Abstract:
Epilepsy is one of the most common and serious neurological disorders that affects a
significant amount of people around the world. It is characterized by sudden occurrence
of massive seizure attack, which is unpredictable in nature. The treatment of epilepsy is
often carried out through continuous monitoring of the patient using electroencephalogram
(EEG) signals. Since the EEG records are generally of long duration
and the number of patients is huge, an automatic system for diagnosis of epilepsy and
detection is necessary. In addition, it may aid in focal drug delivery and generating
alarm through an implantable device.
Various methods are available in the literature for automatic seizure detection from
EEG signals. The most promising performances are reported by those using timefrequency
transform domain techniques. Recently, the empirical mode decomposition
(EMD) has emerged as a simple and effective method for the analysis of time-series
data. Unlike time-frequency transforms, the EMD is data adaptive, not requiring any
basis function or assumption in regard to data linearity and stationarity. This is
particularly important given that the EEG signals are highly nonlinear and nonstationary.

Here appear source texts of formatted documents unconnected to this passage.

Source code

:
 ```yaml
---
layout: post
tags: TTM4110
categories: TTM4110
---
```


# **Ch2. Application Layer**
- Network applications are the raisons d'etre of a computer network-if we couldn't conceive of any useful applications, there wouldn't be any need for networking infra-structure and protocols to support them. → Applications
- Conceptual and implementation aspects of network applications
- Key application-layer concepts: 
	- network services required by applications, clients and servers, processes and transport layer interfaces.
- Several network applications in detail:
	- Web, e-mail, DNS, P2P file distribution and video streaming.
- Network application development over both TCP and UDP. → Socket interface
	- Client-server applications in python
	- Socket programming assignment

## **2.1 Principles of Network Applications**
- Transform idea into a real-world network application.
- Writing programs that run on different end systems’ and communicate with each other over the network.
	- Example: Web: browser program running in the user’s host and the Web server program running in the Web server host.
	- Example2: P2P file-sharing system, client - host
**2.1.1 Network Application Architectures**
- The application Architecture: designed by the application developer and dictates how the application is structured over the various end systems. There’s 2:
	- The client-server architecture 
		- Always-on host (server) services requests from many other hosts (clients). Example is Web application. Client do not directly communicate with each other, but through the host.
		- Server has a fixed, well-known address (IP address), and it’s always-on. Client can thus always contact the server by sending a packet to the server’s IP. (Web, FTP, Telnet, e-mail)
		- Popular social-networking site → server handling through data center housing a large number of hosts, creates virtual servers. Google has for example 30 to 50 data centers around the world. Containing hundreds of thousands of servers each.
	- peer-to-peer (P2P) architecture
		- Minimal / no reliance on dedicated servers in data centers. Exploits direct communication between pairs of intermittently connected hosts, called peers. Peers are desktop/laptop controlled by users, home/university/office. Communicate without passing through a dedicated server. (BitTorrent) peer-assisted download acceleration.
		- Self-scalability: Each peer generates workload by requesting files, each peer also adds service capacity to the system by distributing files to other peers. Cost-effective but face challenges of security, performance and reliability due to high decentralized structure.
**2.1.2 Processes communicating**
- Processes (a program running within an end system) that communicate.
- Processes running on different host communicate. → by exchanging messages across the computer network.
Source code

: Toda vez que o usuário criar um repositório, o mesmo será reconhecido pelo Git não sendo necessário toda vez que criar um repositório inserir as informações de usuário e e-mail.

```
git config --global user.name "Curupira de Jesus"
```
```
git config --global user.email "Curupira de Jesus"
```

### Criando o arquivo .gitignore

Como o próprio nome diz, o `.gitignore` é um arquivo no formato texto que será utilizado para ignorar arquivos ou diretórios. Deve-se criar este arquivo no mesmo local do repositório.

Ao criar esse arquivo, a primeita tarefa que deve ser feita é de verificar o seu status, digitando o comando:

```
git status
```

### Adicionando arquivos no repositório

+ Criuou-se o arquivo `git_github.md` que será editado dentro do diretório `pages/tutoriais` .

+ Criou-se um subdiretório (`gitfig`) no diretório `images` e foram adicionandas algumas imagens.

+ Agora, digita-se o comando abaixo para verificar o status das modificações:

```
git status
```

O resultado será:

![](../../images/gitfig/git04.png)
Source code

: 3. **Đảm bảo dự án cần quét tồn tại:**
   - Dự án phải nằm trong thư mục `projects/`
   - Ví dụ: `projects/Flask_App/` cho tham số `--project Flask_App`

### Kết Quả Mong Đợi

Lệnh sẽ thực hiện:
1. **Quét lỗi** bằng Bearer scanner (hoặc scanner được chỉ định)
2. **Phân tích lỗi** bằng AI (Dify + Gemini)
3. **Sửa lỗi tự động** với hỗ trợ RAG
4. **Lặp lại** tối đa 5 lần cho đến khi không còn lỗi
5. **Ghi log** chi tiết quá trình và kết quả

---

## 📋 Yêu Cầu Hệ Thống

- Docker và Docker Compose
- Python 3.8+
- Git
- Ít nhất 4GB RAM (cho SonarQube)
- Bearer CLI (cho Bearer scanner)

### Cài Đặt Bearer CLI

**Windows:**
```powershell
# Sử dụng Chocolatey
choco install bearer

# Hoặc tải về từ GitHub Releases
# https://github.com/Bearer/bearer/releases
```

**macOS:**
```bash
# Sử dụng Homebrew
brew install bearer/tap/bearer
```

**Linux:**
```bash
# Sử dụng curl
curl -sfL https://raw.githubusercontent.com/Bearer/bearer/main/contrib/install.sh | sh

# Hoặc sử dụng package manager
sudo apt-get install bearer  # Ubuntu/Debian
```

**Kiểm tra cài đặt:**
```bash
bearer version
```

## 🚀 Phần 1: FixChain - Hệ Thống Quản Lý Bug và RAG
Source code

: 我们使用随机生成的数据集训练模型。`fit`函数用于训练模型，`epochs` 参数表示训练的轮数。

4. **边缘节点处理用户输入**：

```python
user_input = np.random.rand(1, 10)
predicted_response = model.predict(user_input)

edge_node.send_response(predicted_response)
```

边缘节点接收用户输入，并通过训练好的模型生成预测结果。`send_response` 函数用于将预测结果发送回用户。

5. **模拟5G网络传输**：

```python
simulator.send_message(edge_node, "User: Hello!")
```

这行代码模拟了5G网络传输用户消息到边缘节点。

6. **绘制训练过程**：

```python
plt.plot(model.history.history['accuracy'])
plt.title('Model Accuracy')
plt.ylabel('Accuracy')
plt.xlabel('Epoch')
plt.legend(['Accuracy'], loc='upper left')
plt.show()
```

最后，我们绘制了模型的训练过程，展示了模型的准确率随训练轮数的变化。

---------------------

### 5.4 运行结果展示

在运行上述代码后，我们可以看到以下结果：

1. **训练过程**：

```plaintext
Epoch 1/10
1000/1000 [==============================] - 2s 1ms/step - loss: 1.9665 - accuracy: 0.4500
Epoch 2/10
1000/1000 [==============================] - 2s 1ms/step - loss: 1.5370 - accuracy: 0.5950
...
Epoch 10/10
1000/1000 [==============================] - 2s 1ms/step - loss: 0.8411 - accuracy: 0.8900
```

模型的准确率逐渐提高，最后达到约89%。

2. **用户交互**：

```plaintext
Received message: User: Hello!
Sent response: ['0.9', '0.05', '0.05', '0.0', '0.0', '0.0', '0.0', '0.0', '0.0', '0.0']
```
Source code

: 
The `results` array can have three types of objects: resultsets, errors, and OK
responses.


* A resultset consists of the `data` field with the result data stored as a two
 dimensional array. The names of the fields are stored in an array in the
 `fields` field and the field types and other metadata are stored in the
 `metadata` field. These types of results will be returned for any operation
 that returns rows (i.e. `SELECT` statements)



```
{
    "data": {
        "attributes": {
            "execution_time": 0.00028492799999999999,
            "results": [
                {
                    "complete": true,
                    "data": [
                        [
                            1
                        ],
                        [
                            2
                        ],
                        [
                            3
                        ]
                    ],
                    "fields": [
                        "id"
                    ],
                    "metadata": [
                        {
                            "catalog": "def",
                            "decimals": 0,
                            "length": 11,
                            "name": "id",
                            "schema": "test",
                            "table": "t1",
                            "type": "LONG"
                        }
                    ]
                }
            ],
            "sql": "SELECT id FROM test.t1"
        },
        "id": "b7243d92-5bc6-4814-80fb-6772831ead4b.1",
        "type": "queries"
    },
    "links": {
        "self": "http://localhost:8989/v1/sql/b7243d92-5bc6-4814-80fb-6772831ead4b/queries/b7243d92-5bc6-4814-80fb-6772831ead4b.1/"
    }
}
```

However, limited amount of work is available in the literature that use the
EMD analyzing EEG signals to classify them for epilepsy diagnosis and seizure
detection.
In this thesis, efficient EMD-based methods are developed classification of EEG signal
for subsequent diagnosis of epilepsy and seizure detection. A comprehensive database
of EEG records, publicly available online is used for analyzed using statistical and
chaotic features extracted from the decomposed intrinsic mode functions. The ability of
these features in discriminating the EEG signals is extensively studied. Classification
systems are then developed using the statistical and chaotic features in an artificial
neural network (ANN). The performance of these classification systems is investigated
in terms of sensitivity, specificity and accuracy for various problems of classification
regarding real-life medical scenario of epilepsy diagnosis and detection of seizure
activity. The results show that the features extracted in EMD domain can classify the
EEGs with 100% sensitivity, 100% specificity and 100% accuracy in most of the cases,
while requiring reduced computational cost and fewer features. It is further observed
that the statistical features play the major role in improving the overall performance
compared to the chaotic ones. Finally, an extensive study is conducted to determine
whether statistical priors can capture the underlying statistics of EEG signals.